Burt Reynolds

Burt Reynolds passed away yesterday, at 82 years of age. I always was very aware of who he was, despite the fact I haven't seen many of his films. I think I first became aware of him when he did his Cosmopolitan centerfold. My mother had a copy, but said as I looked at it, "Isn't it silly?" I remember he was very hirsute.

Throughout the '70s Reynolds was extremely famous, and for a while was the number one star on the planet. He did this not by making great pictures, but by making pictures where he could hang out with his buddies and drive cars. You can't argue with his success, but years from now I'll think he'll be largely forgotten, because he decided to sacrifice artistic integrity for the easy buck.

Having said that, I don't think Reynolds was a bad actor. He was very good in a handful of films: Deliverance, The Longest Yard, Semi-Tough, and Boogie Nights, where he earned his only Oscar nomination (to show you that he couldn't tell good material from bad, he fired his agent after making that film and bad-mouthed it until he died, though he never saw it. He still attended the Oscar ceremony, and was reportedly devastated that he lost [to Robin Williams]).

Looking at his filmography, those films are outliers. Most of them presented him as a good ol' boy, using his trademark cackle and good looks. He was also omnipresent on television, either on talk shows or game shows (I love Norm MacDonald's impression of his on the SNL Jeopardy spoof). His personal life made news: Dinah Shore and Sally Field were famous partners of his, and he married Loni Anderson. He also had an earlier marriage to Judy Carne. You have to be old enough to remember Laugh-In to know who she was.

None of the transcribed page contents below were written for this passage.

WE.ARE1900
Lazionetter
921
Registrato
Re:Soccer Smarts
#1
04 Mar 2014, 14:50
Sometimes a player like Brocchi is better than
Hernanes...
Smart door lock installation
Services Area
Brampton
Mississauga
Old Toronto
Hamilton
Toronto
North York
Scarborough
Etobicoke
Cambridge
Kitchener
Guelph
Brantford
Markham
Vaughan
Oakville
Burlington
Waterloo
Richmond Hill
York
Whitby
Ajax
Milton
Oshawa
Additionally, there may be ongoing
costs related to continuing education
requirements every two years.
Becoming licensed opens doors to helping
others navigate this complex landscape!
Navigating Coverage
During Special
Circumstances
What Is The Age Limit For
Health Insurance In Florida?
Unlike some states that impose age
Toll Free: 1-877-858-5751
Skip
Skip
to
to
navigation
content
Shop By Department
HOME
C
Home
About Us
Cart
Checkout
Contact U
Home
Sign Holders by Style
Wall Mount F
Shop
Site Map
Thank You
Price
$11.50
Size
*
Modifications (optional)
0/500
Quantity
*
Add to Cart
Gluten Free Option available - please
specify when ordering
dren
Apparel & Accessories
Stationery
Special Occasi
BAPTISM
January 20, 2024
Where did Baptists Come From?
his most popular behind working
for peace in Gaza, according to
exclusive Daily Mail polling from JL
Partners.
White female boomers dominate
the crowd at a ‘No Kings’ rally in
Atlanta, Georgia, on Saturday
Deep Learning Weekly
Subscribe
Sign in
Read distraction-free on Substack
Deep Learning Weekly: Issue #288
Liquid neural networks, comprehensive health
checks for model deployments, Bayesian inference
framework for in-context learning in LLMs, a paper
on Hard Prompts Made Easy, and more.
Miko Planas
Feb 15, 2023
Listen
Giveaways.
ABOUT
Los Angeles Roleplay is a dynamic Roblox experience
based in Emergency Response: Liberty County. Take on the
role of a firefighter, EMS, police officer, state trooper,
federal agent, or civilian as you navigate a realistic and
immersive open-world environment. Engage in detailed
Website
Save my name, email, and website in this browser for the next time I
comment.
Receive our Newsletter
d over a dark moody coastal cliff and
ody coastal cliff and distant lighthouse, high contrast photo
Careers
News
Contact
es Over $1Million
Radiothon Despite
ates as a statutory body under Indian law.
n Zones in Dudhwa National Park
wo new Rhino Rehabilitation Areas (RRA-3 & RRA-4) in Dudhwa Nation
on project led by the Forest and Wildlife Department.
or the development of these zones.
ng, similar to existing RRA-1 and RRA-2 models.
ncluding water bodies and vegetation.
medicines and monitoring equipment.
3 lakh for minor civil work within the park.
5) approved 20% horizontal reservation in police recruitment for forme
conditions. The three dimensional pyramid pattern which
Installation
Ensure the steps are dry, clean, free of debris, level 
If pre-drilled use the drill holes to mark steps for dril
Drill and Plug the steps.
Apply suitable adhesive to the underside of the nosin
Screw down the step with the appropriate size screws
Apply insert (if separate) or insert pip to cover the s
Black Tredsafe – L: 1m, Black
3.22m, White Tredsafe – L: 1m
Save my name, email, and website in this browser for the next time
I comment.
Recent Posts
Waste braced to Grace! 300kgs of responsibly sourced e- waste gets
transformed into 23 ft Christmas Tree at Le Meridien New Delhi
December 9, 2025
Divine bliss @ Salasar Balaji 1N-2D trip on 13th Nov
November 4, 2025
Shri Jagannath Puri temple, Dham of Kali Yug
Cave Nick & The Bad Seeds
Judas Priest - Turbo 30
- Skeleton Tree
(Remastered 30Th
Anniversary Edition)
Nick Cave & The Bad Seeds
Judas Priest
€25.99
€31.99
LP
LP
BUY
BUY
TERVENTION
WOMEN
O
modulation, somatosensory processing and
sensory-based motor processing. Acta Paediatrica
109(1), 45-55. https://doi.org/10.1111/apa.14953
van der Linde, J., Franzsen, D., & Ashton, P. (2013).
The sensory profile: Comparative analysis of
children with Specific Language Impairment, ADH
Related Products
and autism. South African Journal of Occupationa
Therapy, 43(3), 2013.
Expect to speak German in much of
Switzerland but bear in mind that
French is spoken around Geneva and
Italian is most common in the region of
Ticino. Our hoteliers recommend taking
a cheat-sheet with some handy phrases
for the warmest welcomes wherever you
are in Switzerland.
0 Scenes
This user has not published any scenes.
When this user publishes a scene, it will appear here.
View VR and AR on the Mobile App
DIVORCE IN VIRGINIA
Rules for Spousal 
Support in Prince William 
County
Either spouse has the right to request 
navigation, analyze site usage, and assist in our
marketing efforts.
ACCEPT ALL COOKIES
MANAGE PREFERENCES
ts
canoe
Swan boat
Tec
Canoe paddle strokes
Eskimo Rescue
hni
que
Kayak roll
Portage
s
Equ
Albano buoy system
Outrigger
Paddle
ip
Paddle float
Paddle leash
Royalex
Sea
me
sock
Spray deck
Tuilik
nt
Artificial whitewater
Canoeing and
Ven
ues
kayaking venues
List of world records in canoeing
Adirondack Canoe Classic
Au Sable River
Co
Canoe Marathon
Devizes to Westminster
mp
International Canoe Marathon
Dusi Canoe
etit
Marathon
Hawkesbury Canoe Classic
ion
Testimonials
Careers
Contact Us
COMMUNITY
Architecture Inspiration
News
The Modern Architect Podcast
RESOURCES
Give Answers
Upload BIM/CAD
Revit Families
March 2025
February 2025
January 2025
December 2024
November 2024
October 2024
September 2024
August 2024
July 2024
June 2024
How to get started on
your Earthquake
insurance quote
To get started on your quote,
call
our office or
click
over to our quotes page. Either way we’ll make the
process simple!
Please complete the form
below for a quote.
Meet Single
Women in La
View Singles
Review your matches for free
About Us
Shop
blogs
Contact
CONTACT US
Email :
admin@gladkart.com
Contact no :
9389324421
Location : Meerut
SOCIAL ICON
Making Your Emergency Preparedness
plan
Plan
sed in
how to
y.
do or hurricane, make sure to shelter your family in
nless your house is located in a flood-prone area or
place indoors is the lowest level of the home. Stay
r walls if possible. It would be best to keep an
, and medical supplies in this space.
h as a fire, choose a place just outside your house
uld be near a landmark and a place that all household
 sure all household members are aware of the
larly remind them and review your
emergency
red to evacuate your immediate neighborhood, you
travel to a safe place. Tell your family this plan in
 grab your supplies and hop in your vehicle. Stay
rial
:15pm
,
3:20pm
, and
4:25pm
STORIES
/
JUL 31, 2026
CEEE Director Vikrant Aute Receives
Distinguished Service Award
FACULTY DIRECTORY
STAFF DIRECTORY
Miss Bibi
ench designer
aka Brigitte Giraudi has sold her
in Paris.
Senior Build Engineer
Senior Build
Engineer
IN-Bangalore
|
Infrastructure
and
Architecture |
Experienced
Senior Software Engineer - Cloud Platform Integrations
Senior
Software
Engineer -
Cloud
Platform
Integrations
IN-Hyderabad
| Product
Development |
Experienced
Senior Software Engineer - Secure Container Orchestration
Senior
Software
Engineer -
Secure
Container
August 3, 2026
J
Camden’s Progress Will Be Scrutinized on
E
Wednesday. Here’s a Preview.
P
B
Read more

I don't know if Reynolds had any regrets about turning in lazy performances in movies featuring multiple car crashes. The huge amount of money he made was frittered away (he had to sell the Golden Globe he won for Boogie Nights), though he was a philanthropist. At the time he thought he was doing good work. In a Playboy interview, which I think was around the time of the release of the easily forgettable W. W. and the Dixie Dance Kings, he claimed that though he may not be able to play Shakespeare, what he did was unique, and great actors like Robert De Niro couldn't do it. I remember scoffing at that at the time, because back then De Niro could play anything he put his mind to. De Niro has since proven he can turn in lazy performances just as well as Reynolds did.

Reynolds seems like he was a good man, though oddly uptight in his later years (on one of his last pictures, The Last Movie Star, he said that he was admonishing co-star Ariel Winter for swearing). He also clung to his ridiculous toupee--you can see that he's starting to bald in The Longest Yard). I just think he wasted his talent by not becoming a serious actor. Maybe he was jut not a serious person.